┌─ RECORDS FOR PROCESSING
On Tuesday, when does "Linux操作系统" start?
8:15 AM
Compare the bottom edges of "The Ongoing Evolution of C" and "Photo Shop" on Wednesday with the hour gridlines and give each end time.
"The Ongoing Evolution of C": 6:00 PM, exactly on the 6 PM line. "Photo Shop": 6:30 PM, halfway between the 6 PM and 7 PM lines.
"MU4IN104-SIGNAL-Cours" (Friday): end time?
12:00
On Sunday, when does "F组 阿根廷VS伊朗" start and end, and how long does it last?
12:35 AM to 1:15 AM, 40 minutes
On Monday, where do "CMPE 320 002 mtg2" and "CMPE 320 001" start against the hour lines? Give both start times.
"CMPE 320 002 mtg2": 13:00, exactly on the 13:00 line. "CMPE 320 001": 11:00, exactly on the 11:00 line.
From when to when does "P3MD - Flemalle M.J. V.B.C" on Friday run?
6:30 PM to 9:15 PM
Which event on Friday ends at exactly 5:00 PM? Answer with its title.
└─
TASK TO CARRY OUT:
Recast the lines above as a Markdown table with two columns, "Row" for the line's number and "Line" for its text, one line per row and blank lines skipped.

THE OUTPUT:
| Row | Line |
|---|---|
| 1 | On Tuesday, when does "Linux操作系统" start? |
| 2 | 8:15 AM |
| 3 | Compare the bottom edges of "The Ongoing Evolution of C" and "Photo Shop" on Wednesday with the hour gridlines and give each end time. |
| 4 | "The Ongoing Evolution of C": 6:00 PM, exactly on the 6 PM line. "Photo Shop": 6:30 PM, halfway between the 6 PM and 7 PM lines. |
| 5 | "MU4IN104-SIGNAL-Cours" (Friday): end time? |
| 6 | 12:00 |
| 7 | On Sunday, when does "F组 阿根廷VS伊朗" start and end, and how long does it last? |
| 8 | 12:35 AM to 1:15 AM, 40 minutes |
| 9 | On Monday, where do "CMPE 320 002 mtg2" and "CMPE 320 001" start against the hour lines? Give both start times. |
| 10 | "CMPE 320 002 mtg2": 13:00, exactly on the 13:00 line. "CMPE 320 001": 11:00, exactly on the 11:00 line. |
| 11 | From when to when does "P3MD - Flemalle M.J. V.B.C" on Friday run? |
| 12 | 6:30 PM to 9:15 PM |
| 13 | Which event on Friday ends at exactly 5:00 PM? Answer with its title. |